■ YOUR ASSIGNMENT ■
Output the data below in full, character for character.

Stored data entries
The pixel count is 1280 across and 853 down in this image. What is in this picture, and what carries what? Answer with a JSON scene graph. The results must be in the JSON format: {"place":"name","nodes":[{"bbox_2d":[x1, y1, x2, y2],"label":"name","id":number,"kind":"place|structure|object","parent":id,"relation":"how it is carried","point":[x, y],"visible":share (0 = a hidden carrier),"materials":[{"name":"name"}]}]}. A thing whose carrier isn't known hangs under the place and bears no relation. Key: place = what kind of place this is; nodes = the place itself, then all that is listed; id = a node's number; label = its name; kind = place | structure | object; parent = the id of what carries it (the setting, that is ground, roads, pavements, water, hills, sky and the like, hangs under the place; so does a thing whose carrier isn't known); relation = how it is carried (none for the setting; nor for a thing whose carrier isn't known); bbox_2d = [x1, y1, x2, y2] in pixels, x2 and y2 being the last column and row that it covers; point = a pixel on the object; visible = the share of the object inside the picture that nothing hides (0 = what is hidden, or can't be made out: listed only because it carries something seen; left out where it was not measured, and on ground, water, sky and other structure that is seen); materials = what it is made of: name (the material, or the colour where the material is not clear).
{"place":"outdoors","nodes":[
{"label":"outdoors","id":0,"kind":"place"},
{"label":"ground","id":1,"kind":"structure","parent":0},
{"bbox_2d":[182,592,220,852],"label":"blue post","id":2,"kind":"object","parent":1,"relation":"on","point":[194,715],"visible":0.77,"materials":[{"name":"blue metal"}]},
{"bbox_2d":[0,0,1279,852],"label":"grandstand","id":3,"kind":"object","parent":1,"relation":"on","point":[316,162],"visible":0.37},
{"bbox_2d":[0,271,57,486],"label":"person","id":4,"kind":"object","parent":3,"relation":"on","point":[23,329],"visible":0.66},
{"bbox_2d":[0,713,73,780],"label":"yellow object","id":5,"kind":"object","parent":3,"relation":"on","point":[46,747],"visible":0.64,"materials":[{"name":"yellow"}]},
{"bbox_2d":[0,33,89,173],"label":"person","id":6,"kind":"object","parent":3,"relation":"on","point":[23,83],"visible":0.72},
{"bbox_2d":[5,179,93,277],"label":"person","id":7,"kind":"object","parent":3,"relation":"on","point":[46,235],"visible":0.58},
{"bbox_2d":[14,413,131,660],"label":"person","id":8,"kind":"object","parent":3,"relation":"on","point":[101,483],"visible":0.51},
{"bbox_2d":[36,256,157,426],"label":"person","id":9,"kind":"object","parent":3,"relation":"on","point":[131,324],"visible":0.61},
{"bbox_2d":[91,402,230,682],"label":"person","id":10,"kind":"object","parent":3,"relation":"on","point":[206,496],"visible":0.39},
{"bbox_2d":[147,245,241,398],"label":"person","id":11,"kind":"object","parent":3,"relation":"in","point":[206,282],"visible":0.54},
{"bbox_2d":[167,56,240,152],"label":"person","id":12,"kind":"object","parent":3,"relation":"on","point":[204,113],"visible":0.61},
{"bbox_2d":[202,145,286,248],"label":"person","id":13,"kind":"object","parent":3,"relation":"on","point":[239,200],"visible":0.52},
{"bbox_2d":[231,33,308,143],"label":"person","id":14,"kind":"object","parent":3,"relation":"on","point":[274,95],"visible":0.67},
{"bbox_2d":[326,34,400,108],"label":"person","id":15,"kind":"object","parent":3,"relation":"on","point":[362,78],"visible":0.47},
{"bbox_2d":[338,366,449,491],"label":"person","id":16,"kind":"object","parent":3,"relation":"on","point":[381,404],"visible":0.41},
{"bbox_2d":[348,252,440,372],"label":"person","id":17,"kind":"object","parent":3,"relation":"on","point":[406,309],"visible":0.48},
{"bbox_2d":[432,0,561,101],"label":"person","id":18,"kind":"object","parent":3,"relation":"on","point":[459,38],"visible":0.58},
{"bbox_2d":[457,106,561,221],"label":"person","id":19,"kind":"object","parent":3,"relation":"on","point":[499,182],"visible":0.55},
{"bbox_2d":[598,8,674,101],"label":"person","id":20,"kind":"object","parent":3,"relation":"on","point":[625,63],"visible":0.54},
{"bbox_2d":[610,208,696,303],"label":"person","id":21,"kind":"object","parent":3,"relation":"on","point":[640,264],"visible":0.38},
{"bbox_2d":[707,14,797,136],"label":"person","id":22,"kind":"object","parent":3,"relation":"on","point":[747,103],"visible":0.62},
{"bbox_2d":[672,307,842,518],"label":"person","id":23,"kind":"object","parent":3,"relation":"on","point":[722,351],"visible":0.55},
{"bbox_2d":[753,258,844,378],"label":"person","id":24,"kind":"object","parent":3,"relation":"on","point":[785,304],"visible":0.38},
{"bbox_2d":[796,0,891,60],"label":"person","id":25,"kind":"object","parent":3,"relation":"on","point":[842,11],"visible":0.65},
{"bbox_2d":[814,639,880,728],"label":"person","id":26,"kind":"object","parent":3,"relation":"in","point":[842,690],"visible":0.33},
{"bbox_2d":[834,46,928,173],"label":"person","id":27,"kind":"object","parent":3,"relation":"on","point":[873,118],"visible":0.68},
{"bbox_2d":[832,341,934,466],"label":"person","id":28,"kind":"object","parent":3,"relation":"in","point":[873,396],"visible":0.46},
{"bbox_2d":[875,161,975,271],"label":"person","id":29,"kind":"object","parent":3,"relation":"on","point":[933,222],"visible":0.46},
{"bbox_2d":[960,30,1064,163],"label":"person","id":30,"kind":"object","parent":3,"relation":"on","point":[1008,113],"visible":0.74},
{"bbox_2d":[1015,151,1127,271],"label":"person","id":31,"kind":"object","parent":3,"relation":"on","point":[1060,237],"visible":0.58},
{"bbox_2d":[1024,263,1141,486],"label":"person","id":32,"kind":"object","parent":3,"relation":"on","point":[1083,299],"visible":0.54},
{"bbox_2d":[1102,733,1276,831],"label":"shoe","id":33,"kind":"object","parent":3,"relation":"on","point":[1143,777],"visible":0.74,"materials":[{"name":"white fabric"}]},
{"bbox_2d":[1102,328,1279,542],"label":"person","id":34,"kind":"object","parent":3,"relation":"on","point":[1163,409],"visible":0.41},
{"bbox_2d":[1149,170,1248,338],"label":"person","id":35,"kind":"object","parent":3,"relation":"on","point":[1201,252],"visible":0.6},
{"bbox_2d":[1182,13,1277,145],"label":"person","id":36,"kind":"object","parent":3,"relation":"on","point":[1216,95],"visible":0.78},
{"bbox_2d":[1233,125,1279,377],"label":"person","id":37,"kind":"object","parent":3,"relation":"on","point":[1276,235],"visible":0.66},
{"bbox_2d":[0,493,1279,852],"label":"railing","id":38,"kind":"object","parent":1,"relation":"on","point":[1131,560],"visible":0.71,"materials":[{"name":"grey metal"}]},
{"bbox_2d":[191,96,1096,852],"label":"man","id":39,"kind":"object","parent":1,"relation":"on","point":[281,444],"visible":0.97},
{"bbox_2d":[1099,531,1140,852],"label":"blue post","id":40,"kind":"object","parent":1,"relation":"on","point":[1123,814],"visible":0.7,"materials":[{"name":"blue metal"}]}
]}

■ RESPONSE ■
The pixel count is 1280 across and 853 down in this image. What is in this picture, and what carries what? Answer with a JSON scene graph. The results must be in the JSON format: {"place":"name","nodes":[{"bbox_2d":[x1, y1, x2, y2],"label":"name","id":number,"kind":"place|structure|object","parent":id,"relation":"how it is carried","point":[x, y],"visible":share (0 = a hidden carrier),"materials":[{"name":"name"}]}]}. A thing whose carrier isn't known hangs under the place and bears no relation. Key: place = what kind of place this is; nodes = the place itself, then all that is listed; id = a node's number; label = its name; kind = place | structure | object; parent = the id of what carries it (the setting, that is ground, roads, pavements, water, hills, sky and the like, hangs under the place; so does a thing whose carrier isn't known); relation = how it is carried (none for the setting; nor for a thing whose carrier isn't known); bbox_2d = [x1, y1, x2, y2] in pixels, x2 and y2 being the last column and row that it covers; point = a pixel on the object; visible = the share of the object inside the picture that nothing hides (0 = what is hidden, or can't be made out: listed only because it carries something seen; left out where it was not measured, and on ground, water, sky and other structure that is seen); materials = what it is made of: name (the material, or the colour where the material is not clear).
{"place":"outdoors","nodes":[
{"label":"outdoors","id":0,"kind":"place"},
{"label":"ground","id":1,"kind":"structure","parent":0},
{"bbox_2d":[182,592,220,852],"label":"blue post","id":2,"kind":"object","parent":1,"relation":"on","point":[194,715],"visible":0.77,"materials":[{"name":"blue metal"}]},
{"bbox_2d":[0,0,1279,852],"label":"grandstand","id":3,"kind":"object","parent":1,"relation":"on","point":[316,162],"visible":0.37},
{"bbox_2d":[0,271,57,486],"label":"person","id":4,"kind":"object","parent":3,"relation":"on","point":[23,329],"visible":0.66},
{"bbox_2d":[0,713,73,780],"label":"yellow object","id":5,"kind":"object","parent":3,"relation":"on","point":[46,747],"visible":0.64,"materials":[{"name":"yellow"}]},
{"bbox_2d":[0,33,89,173],"label":"person","id":6,"kind":"object","parent":3,"relation":"on","point":[23,83],"visible":0.72},
{"bbox_2d":[5,179,93,277],"label":"person","id":7,"kind":"object","parent":3,"relation":"on","point":[46,235],"visible":0.58},
{"bbox_2d":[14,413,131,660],"label":"person","id":8,"kind":"object","parent":3,"relation":"on","point":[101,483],"visible":0.51},
{"bbox_2d":[36,256,157,426],"label":"person","id":9,"kind":"object","parent":3,"relation":"on","point":[131,324],"visible":0.61},
{"bbox_2d":[91,402,230,682],"label":"person","id":10,"kind":"object","parent":3,"relation":"on","point":[206,496],"visible":0.39},
{"bbox_2d":[147,245,241,398],"label":"person","id":11,"kind":"object","parent":3,"relation":"in","point":[206,282],"visible":0.54},
{"bbox_2d":[167,56,240,152],"label":"person","id":12,"kind":"object","parent":3,"relation":"on","point":[204,113],"visible":0.61},
{"bbox_2d":[202,145,286,248],"label":"person","id":13,"kind":"object","parent":3,"relation":"on","point":[239,200],"visible":0.52},
{"bbox_2d":[231,33,308,143],"label":"person","id":14,"kind":"object","parent":3,"relation":"on","point":[274,95],"visible":0.67},
{"bbox_2d":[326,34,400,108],"label":"person","id":15,"kind":"object","parent":3,"relation":"on","point":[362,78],"visible":0.47},
{"bbox_2d":[338,366,449,491],"label":"person","id":16,"kind":"object","parent":3,"relation":"on","point":[381,404],"visible":0.41},
{"bbox_2d":[348,252,440,372],"label":"person","id":17,"kind":"object","parent":3,"relation":"on","point":[406,309],"visible":0.48},
{"bbox_2d":[432,0,561,101],"label":"person","id":18,"kind":"object","parent":3,"relation":"on","point":[459,38],"visible":0.58},
{"bbox_2d":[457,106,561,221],"label":"person","id":19,"kind":"object","parent":3,"relation":"on","point":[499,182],"visible":0.55},
{"bbox_2d":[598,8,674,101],"label":"person","id":20,"kind":"object","parent":3,"relation":"on","point":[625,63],"visible":0.54},
{"bbox_2d":[610,208,696,303],"label":"person","id":21,"kind":"object","parent":3,"relation":"on","point":[640,264],"visible":0.38},
{"bbox_2d":[707,14,797,136],"label":"person","id":22,"kind":"object","parent":3,"relation":"on","point":[747,103],"visible":0.62},
{"bbox_2d":[672,307,842,518],"label":"person","id":23,"kind":"object","parent":3,"relation":"on","point":[722,351],"visible":0.55},
{"bbox_2d":[753,258,844,378],"label":"person","id":24,"kind":"object","parent":3,"relation":"on","point":[785,304],"visible":0.38},
{"bbox_2d":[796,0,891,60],"label":"person","id":25,"kind":"object","parent":3,"relation":"on","point":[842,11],"visible":0.65},
{"bbox_2d":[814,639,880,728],"label":"person","id":26,"kind":"object","parent":3,"relation":"in","point":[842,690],"visible":0.33},
{"bbox_2d":[834,46,928,173],"label":"person","id":27,"kind":"object","parent":3,"relation":"on","point":[873,118],"visible":0.68},
{"bbox_2d":[832,341,934,466],"label":"person","id":28,"kind":"object","parent":3,"relation":"in","point":[873,396],"visible":0.46},
{"bbox_2d":[875,161,975,271],"label":"person","id":29,"kind":"object","parent":3,"relation":"on","point":[933,222],"visible":0.46},
{"bbox_2d":[960,30,1064,163],"label":"person","id":30,"kind":"object","parent":3,"relation":"on","point":[1008,113],"visible":0.74},
{"bbox_2d":[1015,151,1127,271],"label":"person","id":31,"kind":"object","parent":3,"relation":"on","point":[1060,237],"visible":0.58},
{"bbox_2d":[1024,263,1141,486],"label":"person","id":32,"kind":"object","parent":3,"relation":"on","point":[1083,299],"visible":0.54},
{"bbox_2d":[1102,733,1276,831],"label":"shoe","id":33,"kind":"object","parent":3,"relation":"on","point":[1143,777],"visible":0.74,"materials":[{"name":"white fabric"}]},
{"bbox_2d":[1102,328,1279,542],"label":"person","id":34,"kind":"object","parent":3,"relation":"on","point":[1163,409],"visible":0.41},
{"bbox_2d":[1149,170,1248,338],"label":"person","id":35,"kind":"object","parent":3,"relation":"on","point":[1201,252],"visible":0.6},
{"bbox_2d":[1182,13,1277,145],"label":"person","id":36,"kind":"object","parent":3,"relation":"on","point":[1216,95],"visible":0.78},
{"bbox_2d":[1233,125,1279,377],"label":"person","id":37,"kind":"object","parent":3,"relation":"on","point":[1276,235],"visible":0.66},
{"bbox_2d":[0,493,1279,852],"label":"railing","id":38,"kind":"object","parent":1,"relation":"on","point":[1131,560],"visible":0.71,"materials":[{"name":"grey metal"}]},
{"bbox_2d":[191,96,1096,852],"label":"man","id":39,"kind":"object","parent":1,"relation":"on","point":[281,444],"visible":0.97},
{"bbox_2d":[1099,531,1140,852],"label":"blue post","id":40,"kind":"object","parent":1,"relation":"on","point":[1123,814],"visible":0.7,"materials":[{"name":"blue metal"}]}
]}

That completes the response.